Wittlicher zeigen sich hilfsbereit und tolerant

1.800 Menschen bei Informationsveranstaltung im Eventum

titel_info_podium_46_15Wittlich. Gut 1.800 Menschen informierten sich am 3. November im Eventum über die geplante Flüchtlingsunterbringung in Wittlich. Zu der Informationsveranstaltung hatte das Ministerium für Integration, Familie, Kinder, Jugend und Frauen (MIFKJF) eingeladen. Bürgermeister Joachim Rodenkirch begrüßte auf dem Podium Staatssekretärin Margit Gottstein und die verantwortliche Abteilungsleiterin Professor Dr. Karin Weiss vom Integrationsministerium, Landrat Gregor Eibes, Franz-Dieter Ankner, stellvertretender Polizeipräsident, Anke Marzi, stellvertretende Landesgeschäftsführerin des Deutschen Roten Kreuzes und Yilmaz Bayrakci von der Unternehmensgruppe Gregor Lehnert, dem beauftragten Sicherheitsdienst. Staatssekretärin Gottstein erläuterte einleitend die Flüchtlingspolitik des Landes Rheinland-Pfalz und bezeichnete die aktuelle Situation als historisch einmalig. „Einen solchen Flüchtlingsstrom habe es in der Vergangenheit noch nicht gegeben“, sagte Gottstein. Das Land müsse wegen des bevorstehenden Winters schnell handeln. Deswegen werde bereits an diesem Wochenende mit der Belegung in Wittlich begonnen.

Zunächst sei aber geplant, dass auf dem ehemaligen Hela-Gelände zwischen 300 und 350 Menschen in Zelten untergebracht werden, bis das Gebäude bezogen werden kann. Es könne auch nicht ausgeschlossen werden, dass in Wittlich zwischenzeitlich auch mehr als 1.500 Asylbegehrende untergebracht würden. Niemand könne derzeit abschätzen, wie viele Flüchtlinge tatsächlich nach Deutschland kommen werden.

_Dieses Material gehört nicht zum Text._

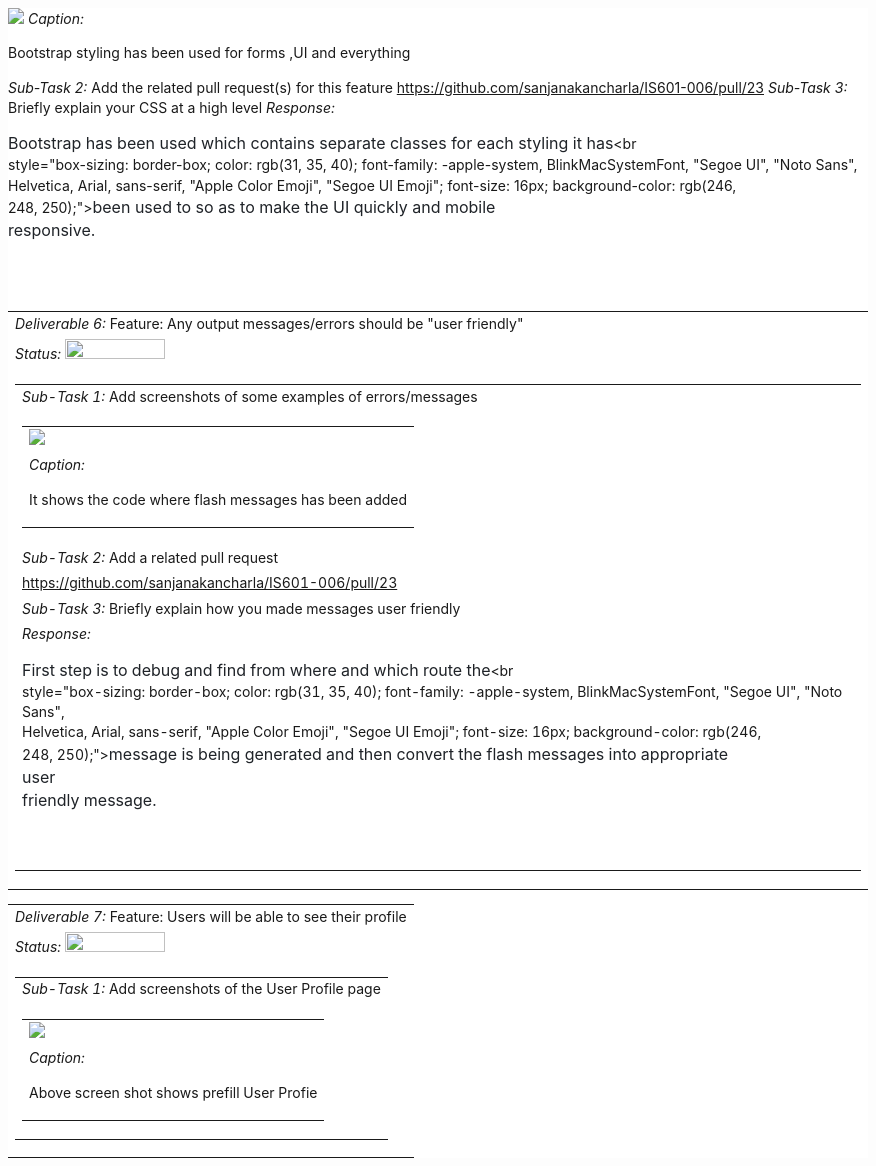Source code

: <tr><td><img width="768px" src="https://user-images.githubusercontent.com/20930496/209046427-21a51f6b-4fa6-4fd7-92f4-cb0bde7f0a75.png"/></td></tr>
<tr><td> <em>Caption:</em> <p>Bootstrap styling has been used for forms ,UI and everything<br></p>
</td></tr>
</table></td></tr>
<tr><td> <em>Sub-Task 2: </em> Add the related pull request(s) for this feature</td></tr>
<tr><td> <a rel="noreferrer noopener" target="_blank" href="https://github.com/sanjanakancharla/IS601-006/pull/23">https://github.com/sanjanakancharla/IS601-006/pull/23</a> </td></tr>
<tr><td> <em>Sub-Task 3: </em> Briefly explain your CSS at a high level</td></tr>
<tr><td> <em>Response:</em> <p><span style="color: rgb(31, 35, 40); font-family: -apple-system, BlinkMacSystemFont, &quot;Segoe UI&quot;, &quot;Noto Sans&quot;, Helvetica,<br>Arial, sans-serif, &quot;Apple Color Emoji&quot;, &quot;Segoe UI Emoji&quot;; font-size: 16px; background-color: rgb(246, 248,<br>250);">Bootstrap has been used which contains separate classes for each styling it has</span>&lt;br<br>style=&quot;box-sizing: border-box; color: rgb(31, 35, 40); font-family: -apple-system, BlinkMacSystemFont, &quot;Segoe UI&quot;, &quot;Noto Sans&quot;,<br>Helvetica, Arial, sans-serif, &quot;Apple Color Emoji&quot;, &quot;Segoe UI Emoji&quot;; font-size: 16px; background-color: rgb(246,<br>248, 250);&quot;&gt;<span style="color: rgb(31, 35, 40); font-family: -apple-system, BlinkMacSystemFont, &quot;Segoe UI&quot;, &quot;Noto Sans&quot;,<br>Helvetica, Arial, sans-serif, &quot;Apple Color Emoji&quot;, &quot;Segoe UI Emoji&quot;; font-size: 16px; background-color: rgb(246,<br>248, 250);">been used to so as to make the UI quickly and mobile<br>responsive.</span><br style="box-sizing: border-box; color: rgb(31, 35, 40); font-family: -apple-system, BlinkMacSystemFont, &quot;Segoe UI&quot;, &quot;Noto<br>Sans&quot;, Helvetica, Arial, sans-serif, &quot;Apple Color Emoji&quot;, &quot;Segoe UI Emoji&quot;; font-size: 16px; background-color:<br>rgb(246, 248, 250);"><br></p><br></td></tr>
</table></td></tr>
<table><tr><td> <em>Deliverable 6: </em> Feature: Any output messages/errors should be "user friendly" </td></tr><tr><td><em>Status: </em> <img width="100" height="20" src="https://user-images.githubusercontent.com/54863474/211707773-e6aef7cb-d5b2-4053-bbb1-b09fc609041e.png"></td></tr>
<tr><td><table><tr><td> <em>Sub-Task 1: </em> Add screenshots of some examples of errors/messages</td></tr>
<tr><td><table><tr><td><img width="768px" src="https://user-images.githubusercontent.com/20930496/209047882-3579a67d-4dc1-4d7c-b8bb-885b0306bb07.png"/></td></tr>
<tr><td> <em>Caption:</em> <p>It shows the code where flash messages has been added<br></p>
</td></tr>
</table></td></tr>
<tr><td> <em>Sub-Task 2: </em> Add a related pull request</td></tr>
<tr><td> <a rel="noreferrer noopener" target="_blank" href="https://github.com/sanjanakancharla/IS601-006/pull/23">https://github.com/sanjanakancharla/IS601-006/pull/23</a> </td></tr>
<tr><td> <em>Sub-Task 3: </em> Briefly explain how you made messages user friendly</td></tr>
<tr><td> <em>Response:</em> <p><span style="color: rgb(31, 35, 40); font-family: -apple-system, BlinkMacSystemFont, &quot;Segoe UI&quot;, &quot;Noto Sans&quot;, Helvetica,<br>Arial, sans-serif, &quot;Apple Color Emoji&quot;, &quot;Segoe UI Emoji&quot;; font-size: 16px; background-color: rgb(246, 248,<br>250);">First step is to debug and find from where and which route the</span>&lt;br<br>style=&quot;box-sizing: border-box; color: rgb(31, 35, 40); font-family: -apple-system, BlinkMacSystemFont, &quot;Segoe UI&quot;, &quot;Noto Sans&quot;,<br>Helvetica, Arial, sans-serif, &quot;Apple Color Emoji&quot;, &quot;Segoe UI Emoji&quot;; font-size: 16px; background-color: rgb(246,<br>248, 250);&quot;&gt;<span style="color: rgb(31, 35, 40); font-family: -apple-system, BlinkMacSystemFont, &quot;Segoe UI&quot;, &quot;Noto Sans&quot;,<br>Helvetica, Arial, sans-serif, &quot;Apple Color Emoji&quot;, &quot;Segoe UI Emoji&quot;; font-size: 16px; background-color: rgb(246,<br>248, 250);">message is being generated and then convert the flash messages into appropriate<br>user</span><br style="box-sizing: border-box; color: rgb(31, 35, 40); font-family: -apple-system, BlinkMacSystemFont, &quot;Segoe UI&quot;, &quot;Noto<br>Sans&quot;, Helvetica, Arial, sans-serif, &quot;Apple Color Emoji&quot;, &quot;Segoe UI Emoji&quot;; font-size: 16px; background-color:<br>rgb(246, 248, 250);"><span style="color: rgb(31, 35, 40); font-family: -apple-system, BlinkMacSystemFont, &quot;Segoe UI&quot;, &quot;Noto<br>Sans&quot;, Helvetica, Arial, sans-serif, &quot;Apple Color Emoji&quot;, &quot;Segoe UI Emoji&quot;; font-size: 16px; background-color:<br>rgb(246, 248, 250);">friendly message.</span><br style="box-sizing: border-box; color: rgb(31, 35, 40); font-family: -apple-system, BlinkMacSystemFont,<br>&quot;Segoe UI&quot;, &quot;Noto Sans&quot;, Helvetica, Arial, sans-serif, &quot;Apple Color Emoji&quot;, &quot;Segoe UI Emoji&quot;;<br>font-size: 16px; background-color: rgb(246, 248, 250);"><br></p><br></td></tr>
</table></td></tr>
<table><tr><td> <em>Deliverable 7: </em> Feature: Users will be able to see their profile </td></tr><tr><td><em>Status: </em> <img width="100" height="20" src="https://user-images.githubusercontent.com/54863474/211707773-e6aef7cb-d5b2-4053-bbb1-b09fc609041e.png"></td></tr>
<tr><td><table><tr><td> <em>Sub-Task 1: </em> Add screenshots of the User Profile page</td></tr>
<tr><td><table><tr><td><img width="768px" src="https://user-images.githubusercontent.com/38933770/232643880-dcfdc3eb-ca2f-4552-8525-c0260b7eed7d.jpeg"/></td></tr>
<tr><td> <em>Caption:</em> <p>Above screen shot shows prefill User Profie<br></p>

schaumburger_46_15Professorin Dr. Weiss informierte über die Abläufe in der Flüchtlingsaufnahme. Aktuell kämen 59 Prozent aller Flüchtlinge aus Syrien und nur 7 Prozent aus dem Westbalkan. Wittlich werde eine Außenstelle der Aufnahmeeinrichtung für Asylbegehrende (AfA) in Trier errichten. Deswegen seien im Grundsatz auch die Trierer Behörden weiterhin zuständig. Diese würden aber sicherlich notwendige Kooperationen mit den Wittlicher Verwaltungen eingehen. Ziel aller Handelnden sei es, die Flüchtlinge menschenwürdig unterzubringen und zu versorgen. Weiss stellte auch klar, dass die Flüchtlingskinder aus der AfA nicht die Kindertagesstätten oder Schulen in Wittlich besuchen würden. Die Betreuung der Kinder erfolge ausschließlich in der Einrichtung selbst. Erst den Kommunen zugewiesene Kinder, die sich damit auch dauerhaft in einer Gemeinde aufhalten, würden die örtlichen Kitas und Schulen besuchen.

Anke Marzi, stellvertretende DRK-Landesgeschäftsführerin, berichtete von der täglichen Arbeit in den Erstaufnahmeeinrichtungen. Das Deutsche Rote Kreuz sei bereits in mehreren Aufnahmeeinrichtungen Partner des Landes. Der DRK-Kreisverband Bernkastel-Wittlich werde die Flüchtlinge in der AfA-Einrichtung im ehemaligen Hela-Baumarkt betreuen. Neben der medizinischen Versorgung kümmere sich das DRK auch um die Verpflegung der Menschen. Auch werde ein Sozialdienst mit psychologischer Betreuung sowie entsprechende Kinder- und Jugendangebote eingerichtet, wie beispielsweise einer Spielstube für die Kleinsten. „Lassen Sie uns in Wittlich gemeinsam dieses Wagnis eingehen“, warb Marzi auch um ehrenamtliche Helfer. Bürgermeister Rodenkirch wies auf die großartige ehrenamtliche Hilfsbereitschaft aller gesellschaftlichen Gruppen bei der bisherigen Integration der zugewiesenen Flüchtlinge in Wittlich hin, die vom Mehrgenerationenhaus/Deutschen Kinderschutzbund federführend koordiniert werde.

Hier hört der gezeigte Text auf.